Há ainda uma terceira possibilidade. A British Airways, que mantém voos diários entre o Rio de Janeiro e Londres-Heathrow com aeronaves Boeing 777, possui 24 exemplares do 777-9 encomendados. A companhia ampliou o pedido em 2025 ao converter seis opções em ordens firmes.
Isso não significa que alguma das três empresas já planeje utilizar o 777-9 no Rio. A autorização da ANAC apenas elimina uma limitação aeroportuária caso uma companhia decida futuramente escalar o modelo para o Galeão.

Asas dobráveis
Com 76,7 metros de comprimento, o 777-9 será o maior avião comercial bimotor em operação. Sua capacidade varia conforme a configuração escolhida pelas companhias, mas a Boeing indica entre 375 e 450 passageiros em uma cabine de duas classes.

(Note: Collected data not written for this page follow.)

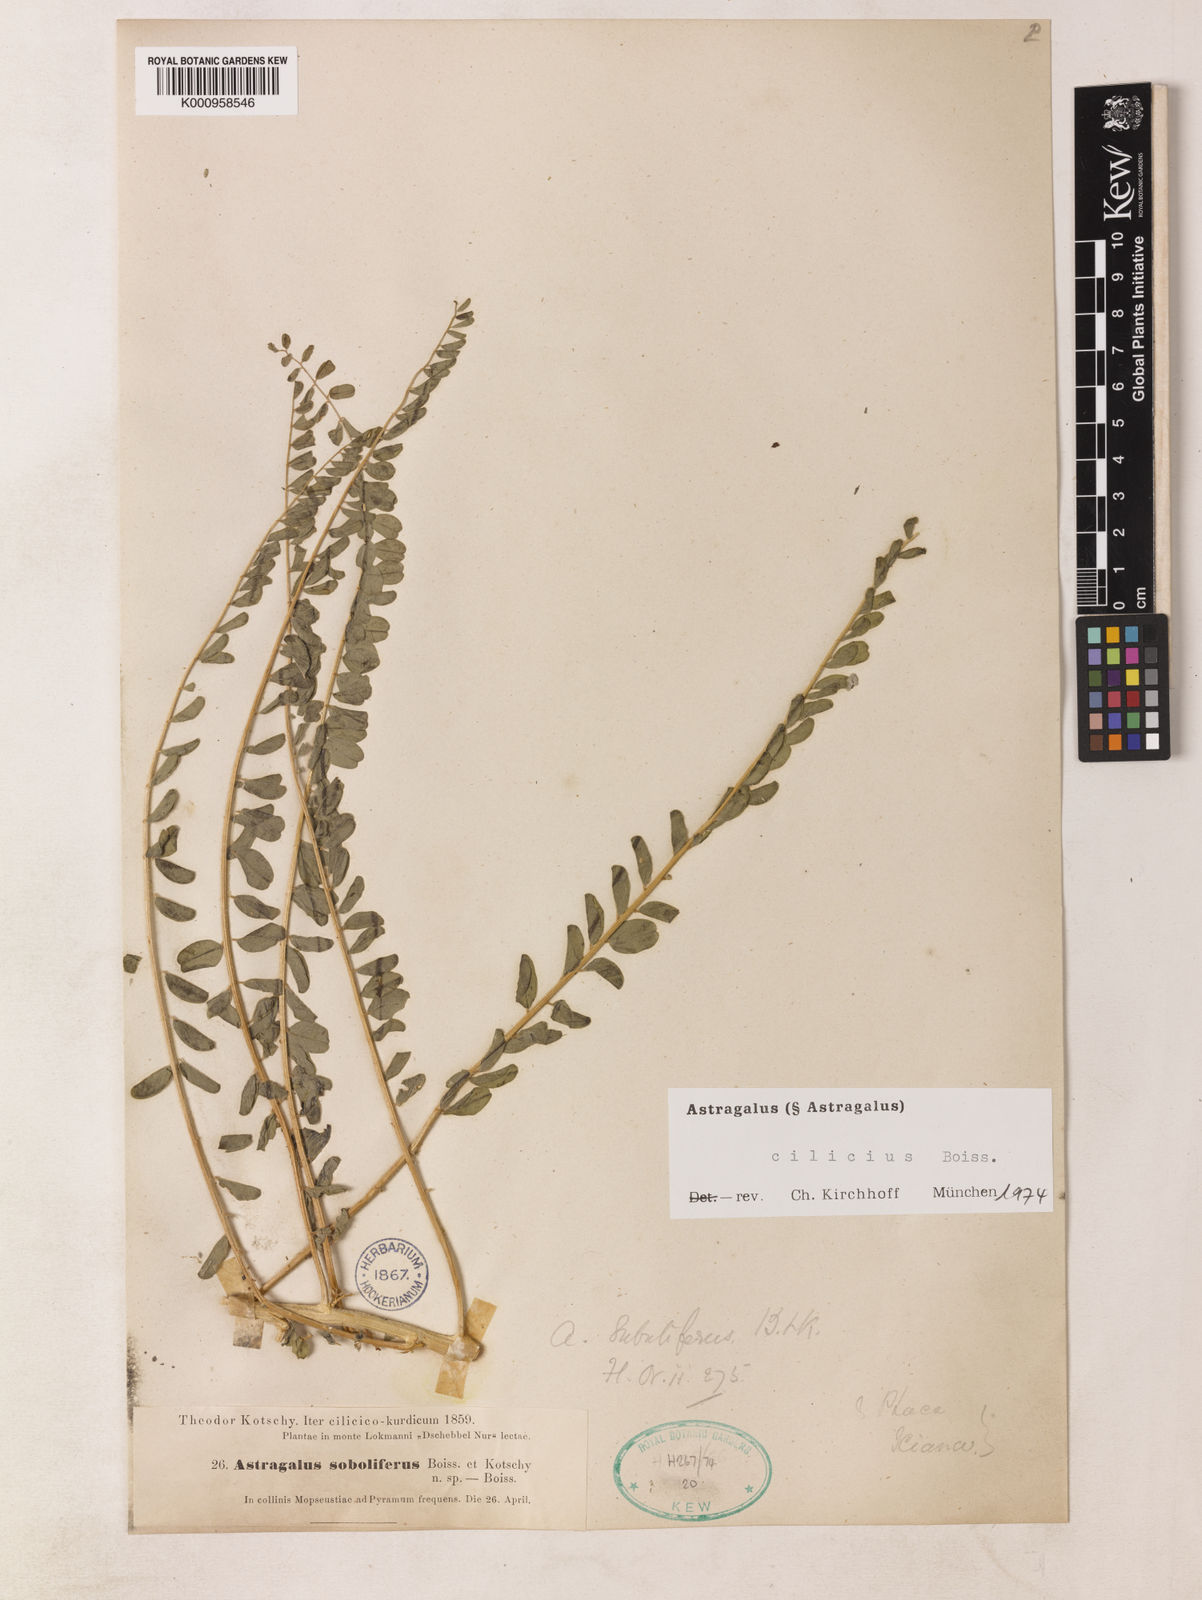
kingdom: Plantae
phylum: Tracheophyta
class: Magnoliopsida
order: Fabales
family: Fabaceae
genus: Astragalus
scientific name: Astragalus cilicius
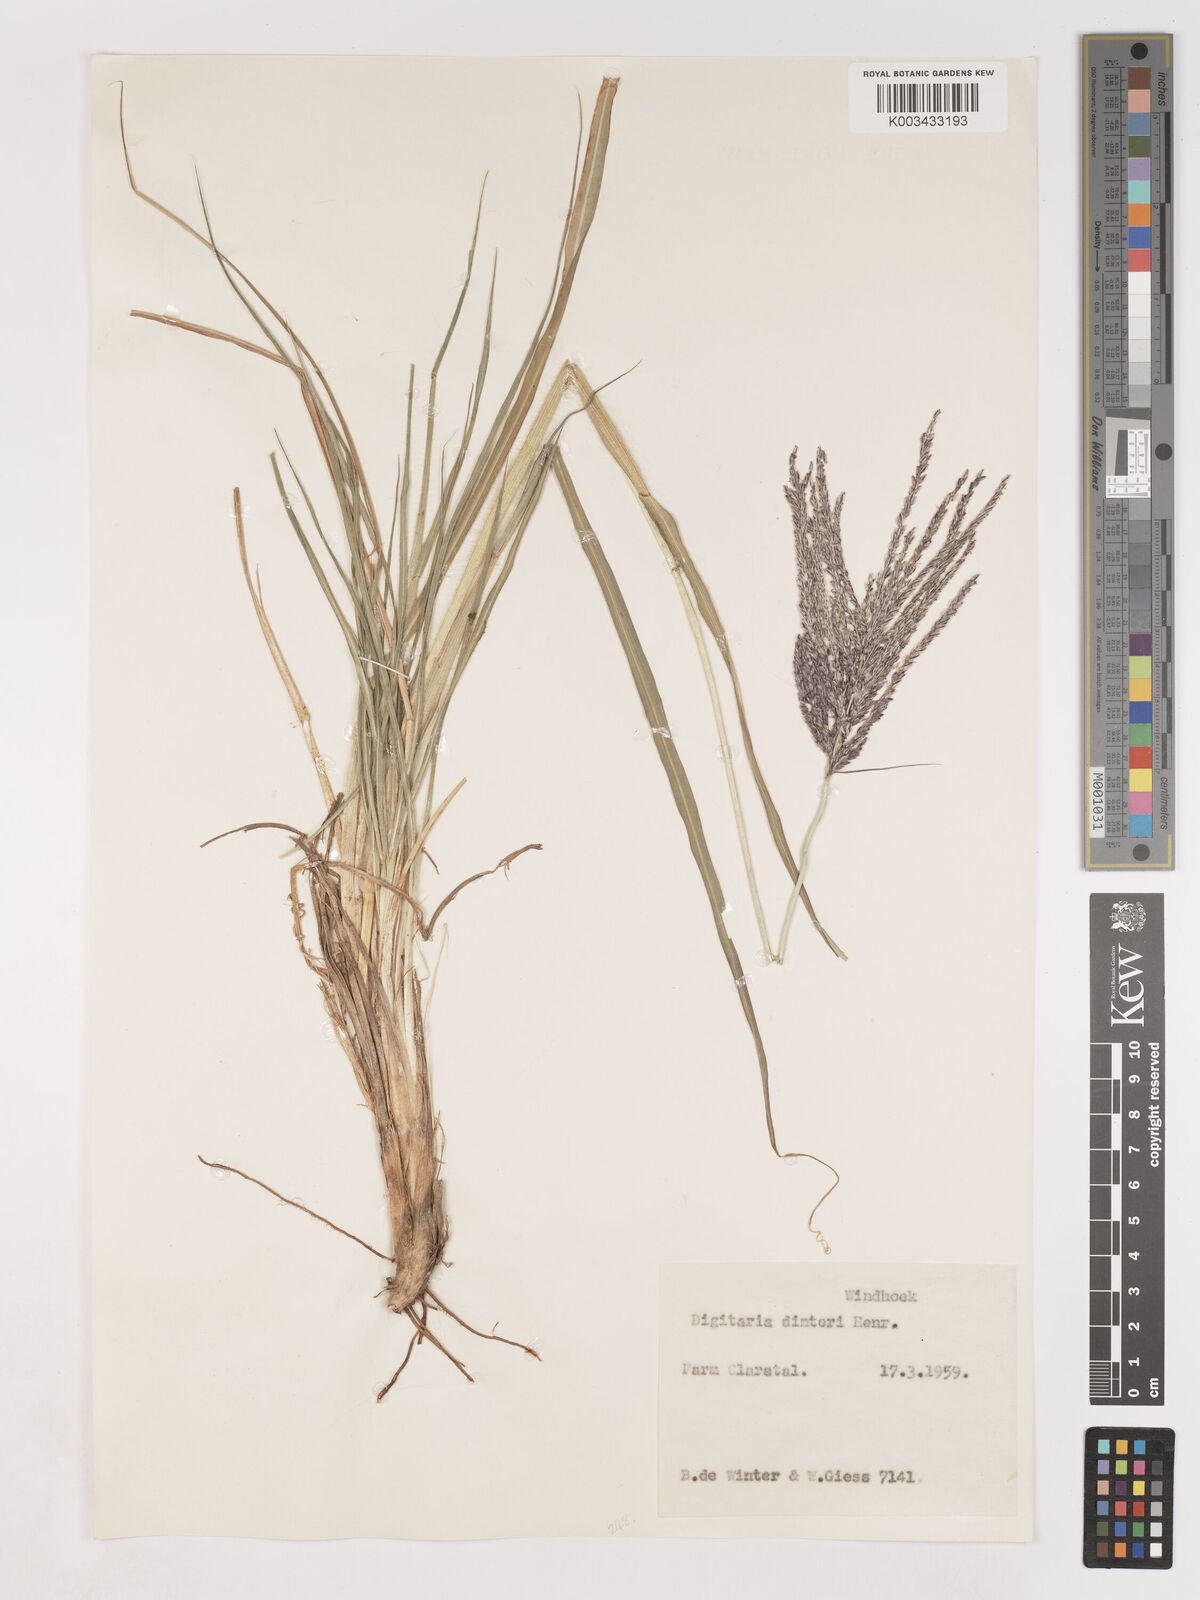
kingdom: Plantae
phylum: Tracheophyta
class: Liliopsida
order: Poales
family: Poaceae
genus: Digitaria
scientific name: Digitaria eriantha
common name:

Uma característica incomum do modelo é a asa de grande alongamento, cuja envergadura chega a 71,8 metros durante o voo. As pontas são dobradas após o pouso, reduzindo a largura para 64,8 metros no solo.

A solução permite que o 777-9 utilize posições de estacionamento e pistas de táxi compatíveis com aeronaves de código E, categoria na qual estão os atuais Boeing 777, apesar de sua envergadura em voo colocá-lo nas dimensões normalmente associadas ao código F.
Equipado com dois motores GE Aerospace GE9X, o 777-9 terá alcance de até 8.000 milhas náuticas (14.820 km).
O programa acumula sucessivos atrasos desde o primeiro voo, realizado em janeiro de 2020. A Boeing trabalha atualmente para concluir a certificação do 777-9 e prevê entregar o primeiro exemplar em 2027. A frota de testes já ultrapassou 4.800 horas de voo.